T:0 est porté par Lance Co Ting Keh, arrivé chez Airwallex via l’acquisition d’OpenPay. L’article précise qu’il a passé plus de dix ans à construire des systèmes d’IA appliquée et à diriger des équipes de recherche et d’ingénierie chez Google X, Cresta et Box. La plateforme est actuellement en bêta privée et doit être rendue plus largement disponible dans les prochaines semaines.

Airi, un checkout pensé pour le commerce agentique

La deuxième annonce concerne Airi, lancé cette semaine comme solution de checkout en un clic. Airwallex indique que le produit a permis une hausse de conversion de 14% pour les marchands lors des premiers tests.

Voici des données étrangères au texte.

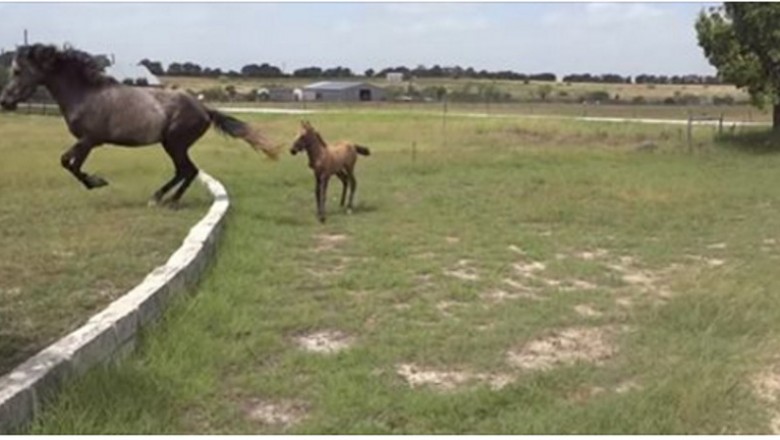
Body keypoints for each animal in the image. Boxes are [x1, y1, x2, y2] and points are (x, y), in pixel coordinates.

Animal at [0, 43, 280, 205]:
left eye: (17, 71)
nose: (5, 101)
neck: (86, 94)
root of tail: (204, 109)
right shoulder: (87, 142)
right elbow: (69, 164)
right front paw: (95, 182)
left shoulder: (89, 140)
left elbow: (69, 164)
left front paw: (97, 182)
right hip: (172, 145)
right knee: (185, 171)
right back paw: (162, 198)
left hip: (174, 143)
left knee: (188, 170)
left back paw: (166, 200)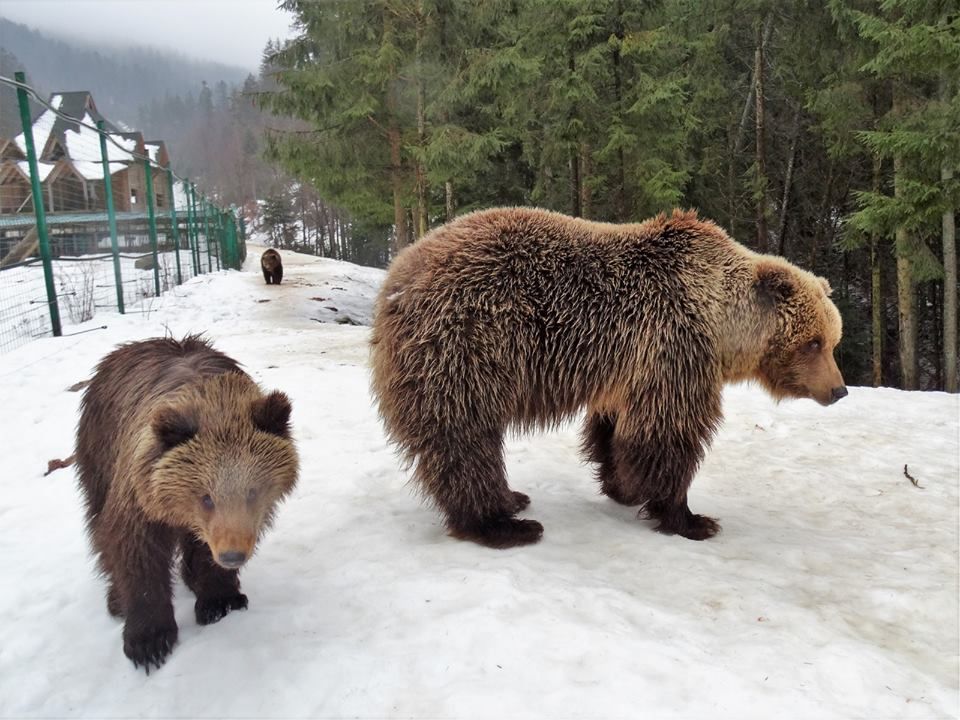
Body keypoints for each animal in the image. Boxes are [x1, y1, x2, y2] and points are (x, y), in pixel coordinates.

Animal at [77, 334, 298, 672]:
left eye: (252, 492)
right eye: (206, 497)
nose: (232, 555)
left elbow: (205, 554)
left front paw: (220, 601)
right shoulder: (139, 499)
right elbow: (135, 553)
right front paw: (149, 641)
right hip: (98, 452)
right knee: (98, 523)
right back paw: (115, 599)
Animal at [372, 205, 844, 548]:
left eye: (833, 339)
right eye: (814, 342)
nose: (839, 389)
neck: (721, 325)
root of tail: (397, 276)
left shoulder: (628, 364)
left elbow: (614, 428)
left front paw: (623, 486)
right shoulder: (675, 346)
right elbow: (668, 434)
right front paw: (690, 518)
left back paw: (513, 499)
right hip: (467, 342)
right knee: (464, 438)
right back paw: (503, 524)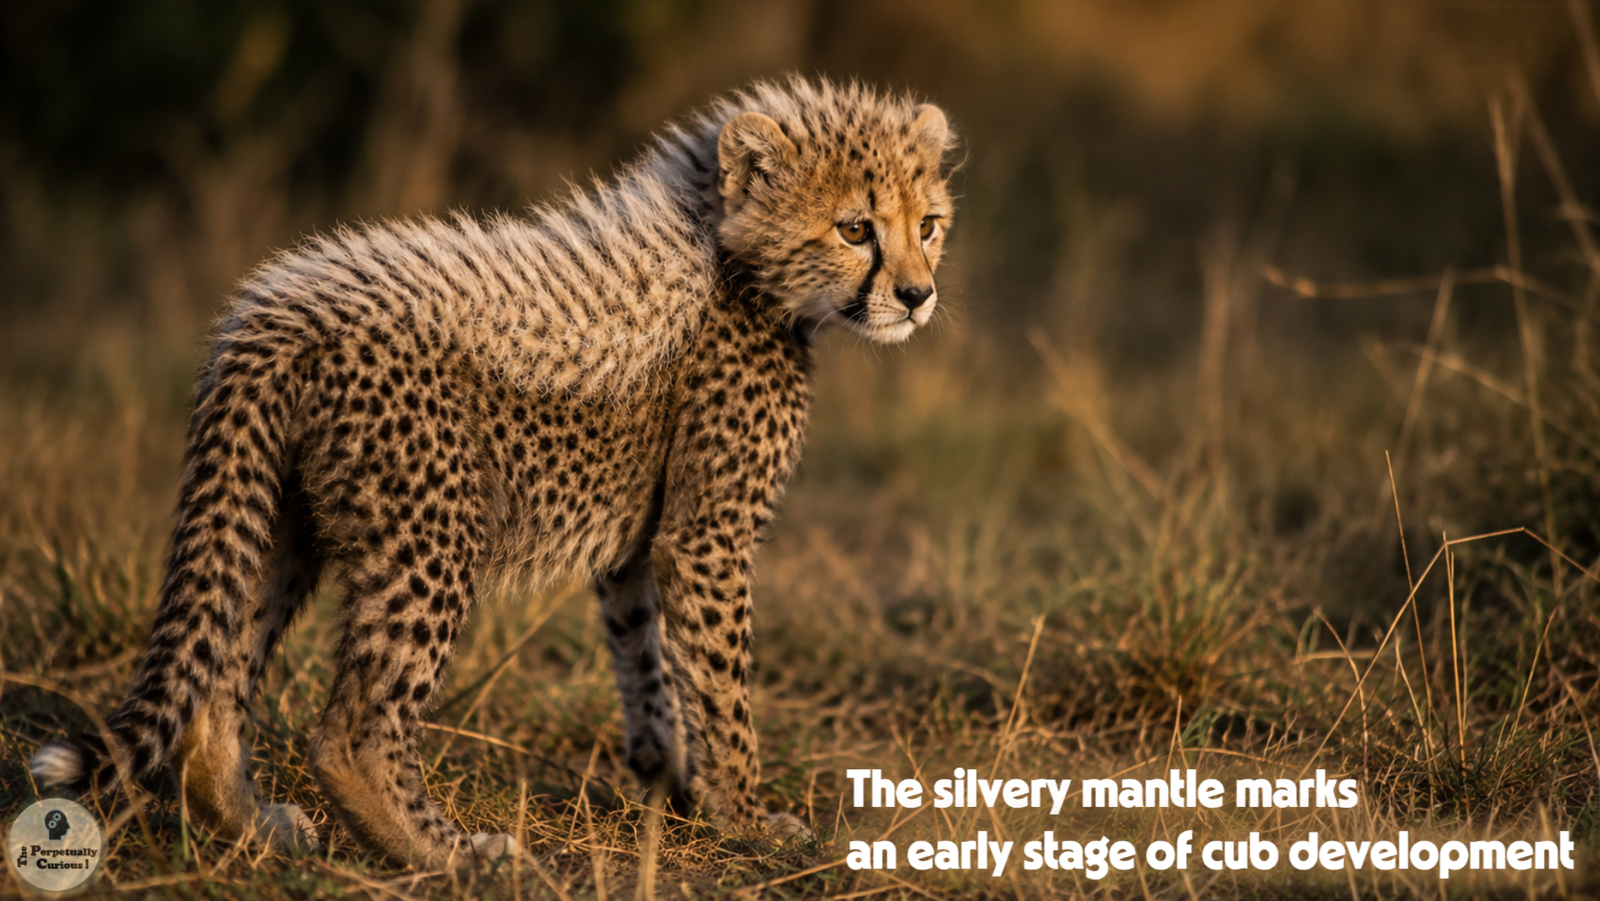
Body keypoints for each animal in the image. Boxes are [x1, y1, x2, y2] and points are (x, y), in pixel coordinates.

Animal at [30, 76, 956, 870]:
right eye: (855, 229)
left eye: (930, 225)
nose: (917, 297)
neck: (722, 245)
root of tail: (277, 306)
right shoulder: (706, 538)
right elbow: (722, 685)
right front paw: (745, 819)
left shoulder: (635, 543)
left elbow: (648, 662)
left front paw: (670, 782)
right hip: (432, 528)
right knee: (354, 728)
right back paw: (450, 854)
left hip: (272, 515)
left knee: (214, 685)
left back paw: (258, 829)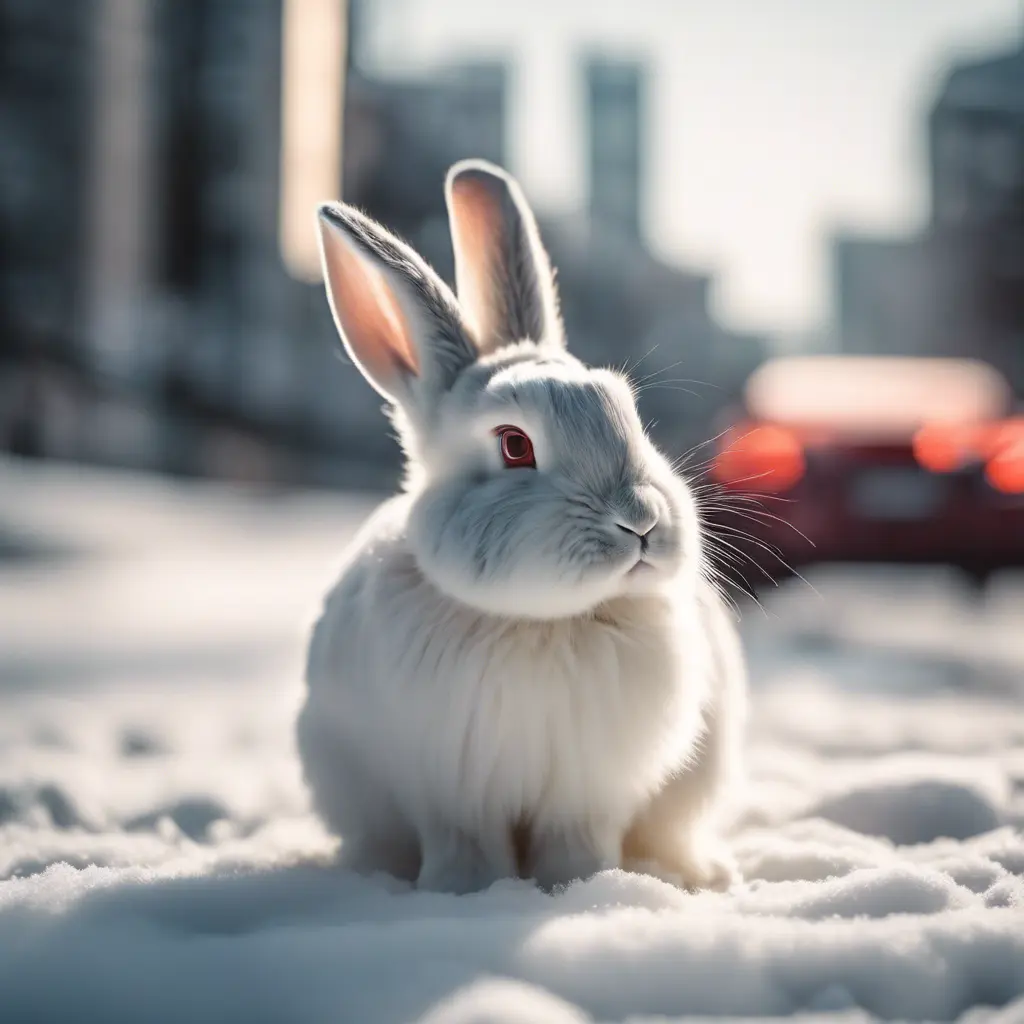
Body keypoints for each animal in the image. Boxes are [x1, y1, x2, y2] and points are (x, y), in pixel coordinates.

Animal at [294, 159, 745, 897]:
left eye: (629, 414)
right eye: (514, 446)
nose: (642, 522)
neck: (541, 622)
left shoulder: (586, 791)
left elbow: (577, 841)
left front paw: (581, 886)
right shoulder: (449, 789)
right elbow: (465, 843)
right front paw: (463, 893)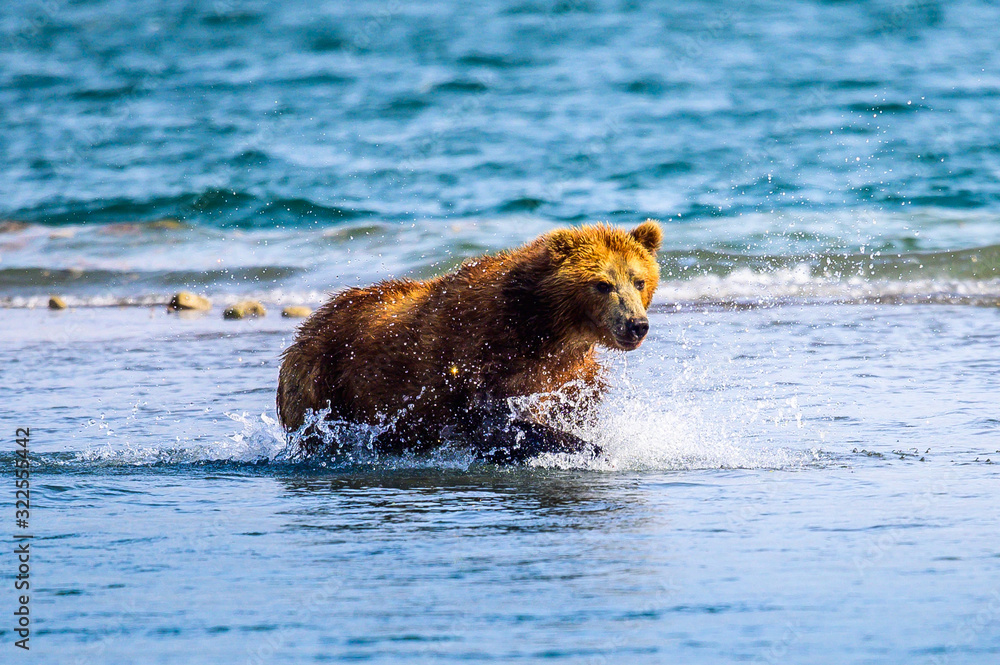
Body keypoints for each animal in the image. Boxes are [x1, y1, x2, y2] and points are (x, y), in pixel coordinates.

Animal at [278, 220, 660, 460]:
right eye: (602, 284)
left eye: (638, 280)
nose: (637, 324)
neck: (545, 325)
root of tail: (311, 321)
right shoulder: (482, 354)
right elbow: (493, 420)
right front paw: (586, 448)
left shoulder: (572, 377)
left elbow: (573, 409)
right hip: (321, 379)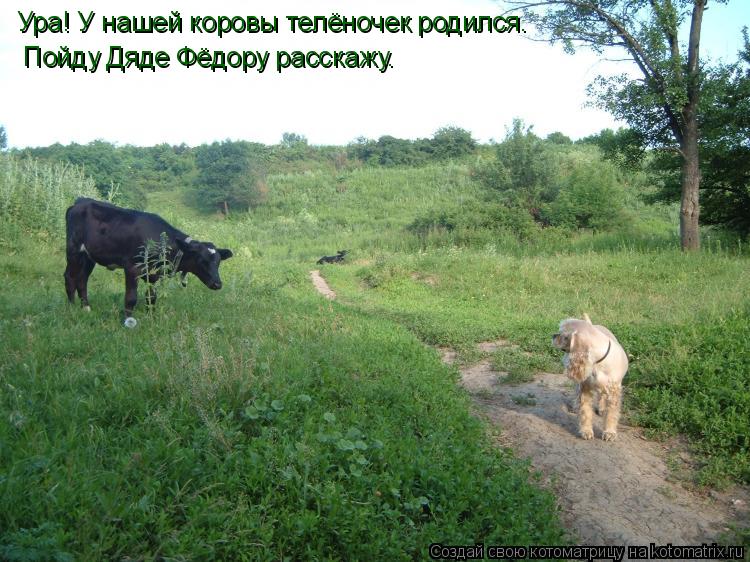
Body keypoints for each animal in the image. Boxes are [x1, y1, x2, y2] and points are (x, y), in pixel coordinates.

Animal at [64, 198, 232, 320]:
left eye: (218, 262)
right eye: (202, 260)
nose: (217, 284)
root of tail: (79, 202)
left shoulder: (154, 274)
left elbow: (151, 297)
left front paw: (151, 317)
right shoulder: (132, 268)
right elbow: (131, 298)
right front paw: (128, 321)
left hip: (88, 257)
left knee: (82, 279)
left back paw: (86, 308)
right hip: (74, 251)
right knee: (70, 277)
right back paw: (72, 308)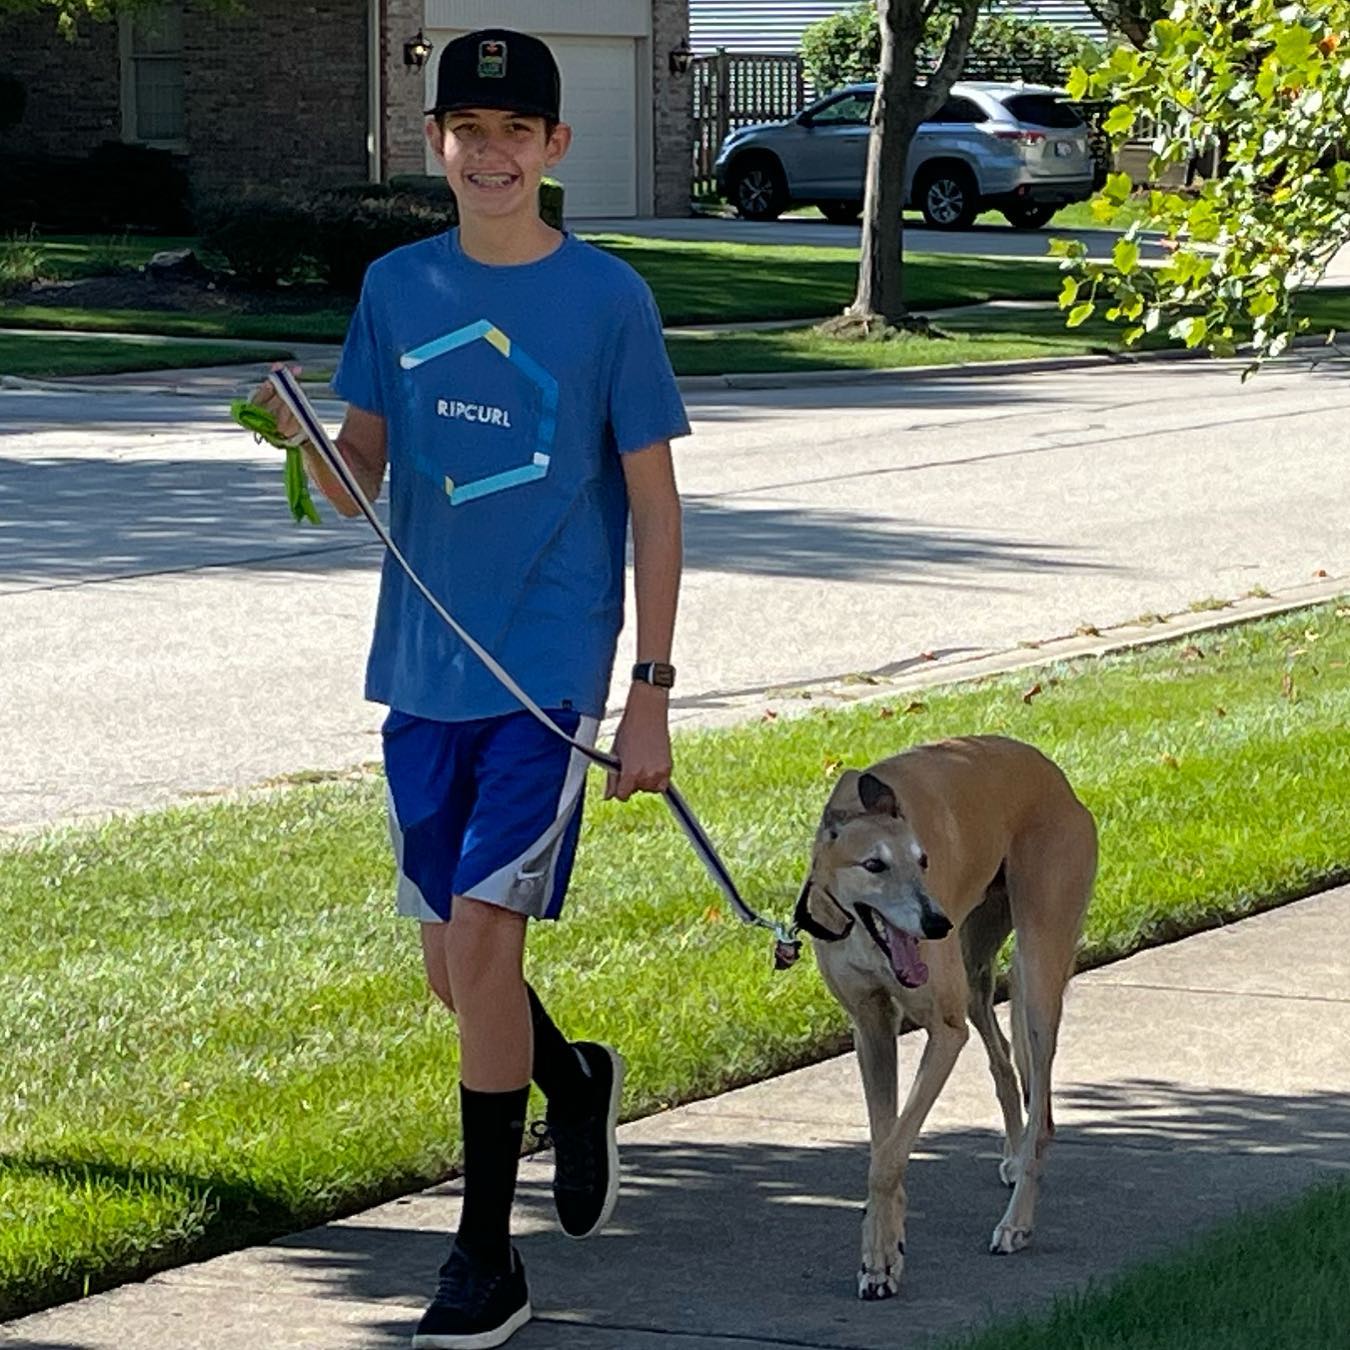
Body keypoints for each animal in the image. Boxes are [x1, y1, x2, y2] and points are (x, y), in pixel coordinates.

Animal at [788, 739, 1096, 1296]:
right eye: (874, 864)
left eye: (924, 860)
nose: (936, 923)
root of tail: (1057, 779)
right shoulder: (871, 1027)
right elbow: (884, 1142)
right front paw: (884, 1249)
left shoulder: (945, 1031)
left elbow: (889, 1155)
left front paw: (879, 1257)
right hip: (975, 968)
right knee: (1003, 1060)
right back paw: (1014, 1155)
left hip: (1037, 963)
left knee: (1041, 1108)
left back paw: (1016, 1221)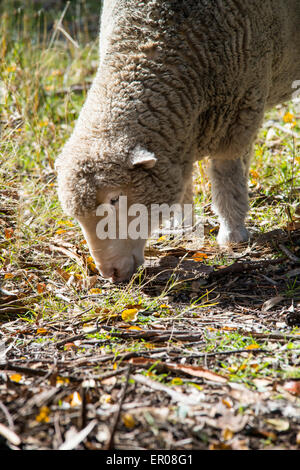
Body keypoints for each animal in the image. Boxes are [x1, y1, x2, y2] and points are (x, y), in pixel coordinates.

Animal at [55, 0, 300, 282]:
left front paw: (232, 233)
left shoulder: (240, 108)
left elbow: (227, 176)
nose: (110, 272)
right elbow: (185, 183)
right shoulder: (182, 139)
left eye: (114, 199)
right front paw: (181, 225)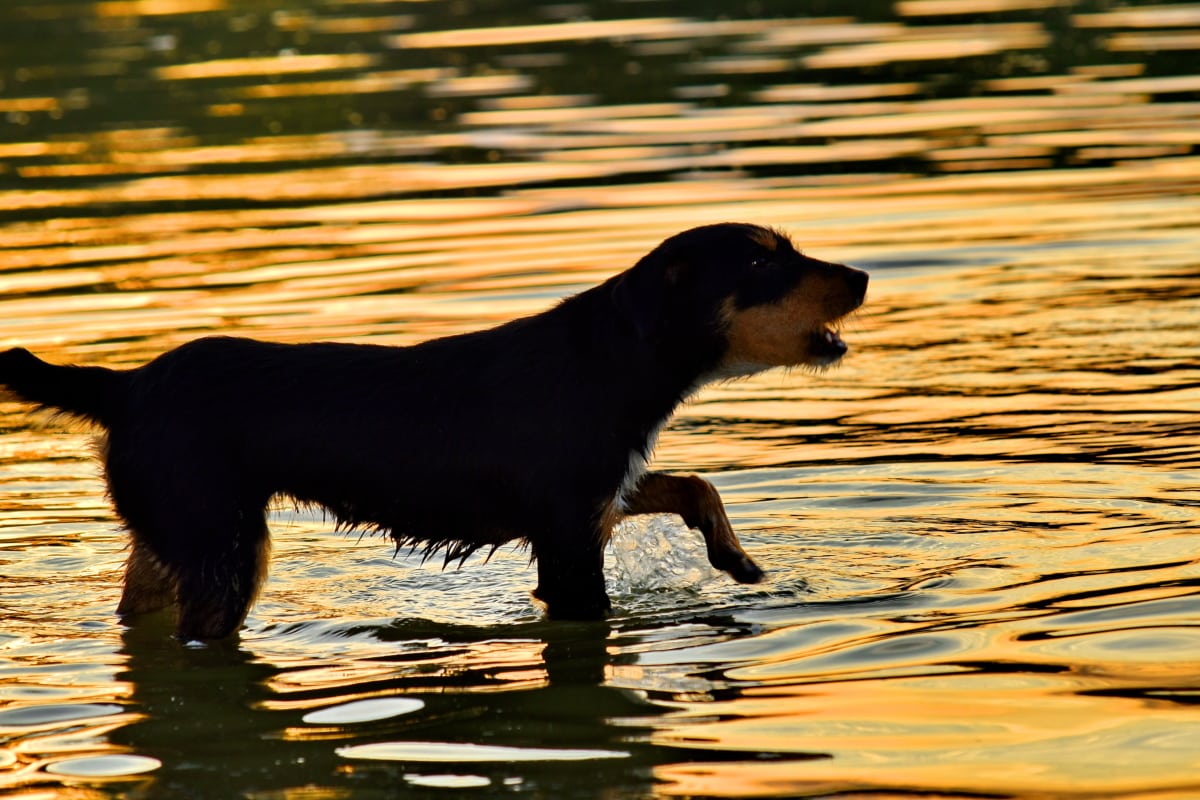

Mais l’entreprise présente Airi comme une première étape vers un projet plus large : un wallet consommateur destiné au commerce agentique. Selon Airwallex, les systèmes d’IA commencent déjà à exécuter des achats et à déplacer des fonds au nom d’entreprises. Dans ce contexte, l’économie agentique aurait besoin d’un portefeuille capable de servir de conduit régulé et mondial pour permettre aux agents IA d’accéder à des fonds et d’effectuer des transactions.

À terme, Airi doit intégrer l’émission de cartes agentiques, des limites de dépenses, des contrôles de permission et des soldes multidevises. Couplé à l’Agentic Commerce Suite d’Airwallex, qui vise à rendre les produits plus transactionnels pour les agents, Airi doit permettre aux marchands de rendre le commerce agentique plus concret et de développer des revenus récurrents.

Une levée de fonds pour accélérer cette nouvelle ère

La levée de fonds annoncée par Airwallex est menée par Addition, avec la participation de Baillie Gifford, Hummingbird, QED Investors, T. Rowe Price, Hedosophia, Haun Ventures et Amex Ventures.

Pour Airwallex, ce financement intervient à un moment où l’infrastructure bâtie au cours des dix dernières années devient particulièrement adaptée aux besoins de l’économie agentique. L’entreprise considère que l’IA ouvre la possibilité à davantage d’entrepreneurs de bâtir des entreprises mondiales, mais que cette promesse dépend directement de la capacité à gérer les opérations financières sous-jacentes.

L’enjeu, pour les e-commerçants et entreprises numériques, est donc moins théorique qu’il n’y paraît. Si les agents IA deviennent capables d’acheter, d’opérer et de gérer des flux financiers, les marchands devront disposer d’outils capables de traiter les paiements, les devises, les autorisations et les règles locales dans des environnements plus automatisés.

Airwallex cherche précisément à se positionner sur cette couche d’infrastructure. L’entreprise ne présente pas l’IA comme un simple ajout fonctionnel, mais comme un changement dans la manière dont les entreprises seront créées, financées, opérées et développées à l’international.